Sleep was a joke.
Rey had been staring at the ceiling for hours, his heart drumming like he'd just run a marathon. The teapot, that stupid teapot, felt like it was watching him from the kitchen shelf.
Beans had left the room. Traitor.
At some point, Rey gave up trying. He threw the blanket off and marched to the kitchen like he was going to war.
He didn't know why he turned on the stove. Or why he filled the teapot with water. Maybe he was testing it. Maybe he was daring it.Do something, then. I'm right here.
The burner flicked on. The water started to heat.
The house held its breath.
Then it began — not a whistle, but a slow, cool blue smoke curling from the spout.
Rey blinked. Took a step back.
The smoke didn't rise. It swirled. Moved like it knew exactly what it was doing. And then:
"Okay, so... you wanna wish or nah?"
Rey jumped like the counter had shocked him.
The voice was young. Dry. Slightly sarcastic. Too casual.
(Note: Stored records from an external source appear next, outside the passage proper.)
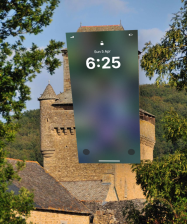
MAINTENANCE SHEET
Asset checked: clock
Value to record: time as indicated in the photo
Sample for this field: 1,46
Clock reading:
6,25
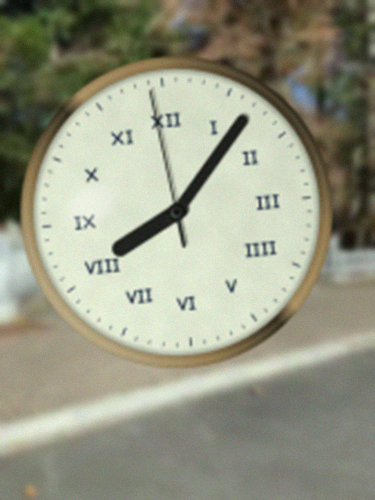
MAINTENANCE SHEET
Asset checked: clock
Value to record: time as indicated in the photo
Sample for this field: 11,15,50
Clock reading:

"What—" Rey stammered. "Who said that?"
The smoke thickened, gathering above the stove like a lazy cloud. Then it started to shimmer. Two glowing eyes blinked open in the middle of it.
"Uh, me? Hello? Giant floating smoke mass? Very mysterious? Kinda iconic?"
Rey took a step back.
The face was forming now — rough sketch of a jawline, raised eyebrows made of mist. Like someone had tried to draw a Snapchat filter on a ghost.
"This isn't real," Rey muttered.
"Mm, yeah, classic reaction," the genie replied. "Denial's a crowd favorite. But hey — congrats on boiling the teapot, unlocking the bond, and all that. You've officially summoned me. That's not nothing."
Rey stared at it. His mouth opened. Closed.
Beans appeared in the doorway, tail puffed like a bottle brush.
The genie noticed. "Yo, is that a cat? Sick. Love cats. They always know. Look at his face — totally onto me."
"What are you?" Rey asked, his voice cracking.
"What am I? Bro, I'm the wish guy. Ancient spirit, cosmic entity, former flame of a minor goddess, whatever. I'm stuck to the pot, and now I'm stuck with you. So congrats. It's us now."
"I didn't ask for this."
The genie tilted his head. The smoke shifted with him.
"No, but you boiled the water. So... spiritually, emotionally, thermodynamically — you kinda did."
Rey rubbed his face like he could wake himself up with pressure.
The genie drifted closer, hovering just inches from him now.
"Let's make it easy. One wish. Just one. Not three. Budget cuts."
"I don't even know what I want."
The genie blinked. "Dude, you summoned a cosmic being and didn't even make a Pinterest board of potential outcomes?"He spun once in the air. "Alright, fine. No rush. I'll chill. But I'm here now. So when you're ready to wreck your life in a whole new way... say the word."
And with a wink made entirely of light and fog, he vanished — back into the teapot.
Rey stood in the silence, surrounded by broken porcelain, spilled water, and the electric hum of something ancient that had just changed his life.
Beans meowed like he'd told him this would happen.